4. Support Data Monitoring
Use data "pipelines" to continuously monitor your data.
5. Optimize Costs Up Front
Cost of your cloud services increases dramatically as the use of your cloud services increase.
Pricing Models for Enterprise Data Solutions
Pricing of your enterprise data solution is one of the most important items to consider when making this type of decision. Most of the time, cost simply gets overlooked.
There Are Several Pricing Models Available
These include;
- Consumption Based
- Subscription Based
- Hybrid
When developing Enterprise Data Platforms Pricing Models or a Subscription Plan (to build out an Enterprise Data Platform) should always be done on a Monthly and/or Yearly basis, and can have a major impact on your total cost.
An Example Of Snowflake’s Consumption Pricing.
It Is Important To Have Cost Effectiveness As Part Of Your Architecture Design.
How AI Will Change Enterprises’ Data Platforms
AI Will Change How Data Platforms Are Built.
What Are AI Enterprise Data Platforms?
Examples Of Capabilities Include;
- Automated Data Discovery
- Intelligent Data Pipelines
- Predictive Analytics
The Key Question Is: What Are The Top Enterprise Data Platforms That Include AI/ML Capabilities?
Enterprise Data Platforms Are Becoming More And More Like Native AI.
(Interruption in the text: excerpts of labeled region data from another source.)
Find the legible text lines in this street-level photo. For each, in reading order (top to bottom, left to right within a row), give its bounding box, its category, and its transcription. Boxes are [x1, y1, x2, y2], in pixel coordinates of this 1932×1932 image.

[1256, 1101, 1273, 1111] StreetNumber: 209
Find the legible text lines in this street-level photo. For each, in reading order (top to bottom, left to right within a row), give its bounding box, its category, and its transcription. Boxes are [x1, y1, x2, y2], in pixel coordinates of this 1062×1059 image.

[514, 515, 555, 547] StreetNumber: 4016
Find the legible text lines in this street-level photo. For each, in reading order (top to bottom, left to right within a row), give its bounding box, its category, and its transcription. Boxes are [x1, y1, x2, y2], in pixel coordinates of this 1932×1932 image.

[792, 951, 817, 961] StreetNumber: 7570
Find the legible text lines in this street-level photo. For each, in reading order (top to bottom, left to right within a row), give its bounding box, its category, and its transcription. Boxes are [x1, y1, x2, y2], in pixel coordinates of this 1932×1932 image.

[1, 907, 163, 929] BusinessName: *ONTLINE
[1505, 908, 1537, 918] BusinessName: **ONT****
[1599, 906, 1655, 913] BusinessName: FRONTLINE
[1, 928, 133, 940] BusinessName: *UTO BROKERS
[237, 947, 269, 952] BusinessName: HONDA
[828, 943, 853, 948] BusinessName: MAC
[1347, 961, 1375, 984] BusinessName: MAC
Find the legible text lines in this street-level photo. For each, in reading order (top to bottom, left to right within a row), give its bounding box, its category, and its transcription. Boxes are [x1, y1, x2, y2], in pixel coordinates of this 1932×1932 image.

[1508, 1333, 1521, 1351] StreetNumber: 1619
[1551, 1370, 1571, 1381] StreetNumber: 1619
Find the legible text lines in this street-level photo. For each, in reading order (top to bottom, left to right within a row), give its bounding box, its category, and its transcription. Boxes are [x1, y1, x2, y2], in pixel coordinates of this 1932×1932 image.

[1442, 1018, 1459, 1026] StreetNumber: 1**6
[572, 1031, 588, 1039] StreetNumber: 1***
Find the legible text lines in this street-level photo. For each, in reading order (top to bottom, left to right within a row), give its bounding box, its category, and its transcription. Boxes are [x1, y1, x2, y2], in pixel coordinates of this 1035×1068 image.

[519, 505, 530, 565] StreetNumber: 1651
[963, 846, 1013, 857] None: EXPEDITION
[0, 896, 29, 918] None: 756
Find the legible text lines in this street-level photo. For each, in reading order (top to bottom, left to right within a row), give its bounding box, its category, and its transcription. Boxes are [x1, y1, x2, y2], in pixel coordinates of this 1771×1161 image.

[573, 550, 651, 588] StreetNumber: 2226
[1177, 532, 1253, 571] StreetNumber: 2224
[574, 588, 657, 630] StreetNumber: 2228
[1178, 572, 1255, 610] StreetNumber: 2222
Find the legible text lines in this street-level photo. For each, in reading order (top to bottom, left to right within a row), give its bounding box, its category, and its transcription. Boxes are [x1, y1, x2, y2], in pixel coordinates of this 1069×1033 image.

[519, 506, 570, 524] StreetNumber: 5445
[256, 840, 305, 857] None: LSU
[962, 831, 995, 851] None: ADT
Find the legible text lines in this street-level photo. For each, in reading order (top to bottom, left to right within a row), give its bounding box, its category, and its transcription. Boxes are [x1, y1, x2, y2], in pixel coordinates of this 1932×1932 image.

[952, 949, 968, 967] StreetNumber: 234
The Positive Impact In Strategic Terms Of AI Platforms Is;
- Reduced Manual Effort
- Reduced Data Engineering Overhead
Typical Mistakes A CTO Makes
- Starting To Build Before Doing Enough Planning
- Using Too Many Resources Building Something That Doesn’t Work
- Putting Too Much Trust In Vendors
- Having An Inflexible/Unworkable Design
- Not Considering Governance
- Creating A Long Term Issue
- Underestimating The Complexity Of Integration
- Integration Is A Complex Endeavour That Requires A Significant Amount Of Thought And Planning
- Not Aligning Technology To Business Goals
- Technology And Business Goals Should Be Aligned
The Future of Enterprise Data Platforms
Emerging Trends Will Include; Data Fabric Architectures Real Time Analytics AI First Platforms.
To Summarize
The Future of Enterprise Data Platforms Will Continue To Be;
- Increased Unified
- Increased Automated
- Increased Intelligent
The Future Will Not Be a Build Or Buy Decision — It Will Be A Composable, AI First Data Platform.
Frequently Asked Questions
What Is An Enterprise Data Platform?
What Is An EDP Platform?
How Do I Decide To Build Or Buy A Platform?
What Are Some Examples Of Enterprise Data Platforms?
What Is A Unified Data Foundation For BI?
To Conclude - Build Smart Not Just Big
As A CTO, Selecting The Right Enterprise Data Platform For An Organization Is One Of The Most Critical Decisions You Will Make.
When Choosing A Data Platform You Do NOT Want To:
Build The Most Complex Data Platform Adopt The Newest Technology Tools
When You Choose A Data Platform You DO Want To:
Streamline Your Decisions Support Growth Align With Business Strategy
Logiciel Solutions Perspective
Logiciel Solutions Provides CTOs And Engineering Leaders With Solutions That Focus On Building AI First Enterprise Data Platforms That Provide Speed, Agility And Scalability For The Long-term.
We Work With Organizations In Their Decision To Build, Buy Or Integrate A Data Platform And Help Build The Data Platform To Support Business Goals, Not Just To Offer Technology Sophistication.
If Your Company Is Being Stifled By Its Data Platform Instead Of Being Enabled To Do Business, There Is A Need To Re-evaluate.
Let Us Build Your Enterprise Data Platform To Enable Your Company’s Growth Rather Than Repressing Your Company’s Growth Potential.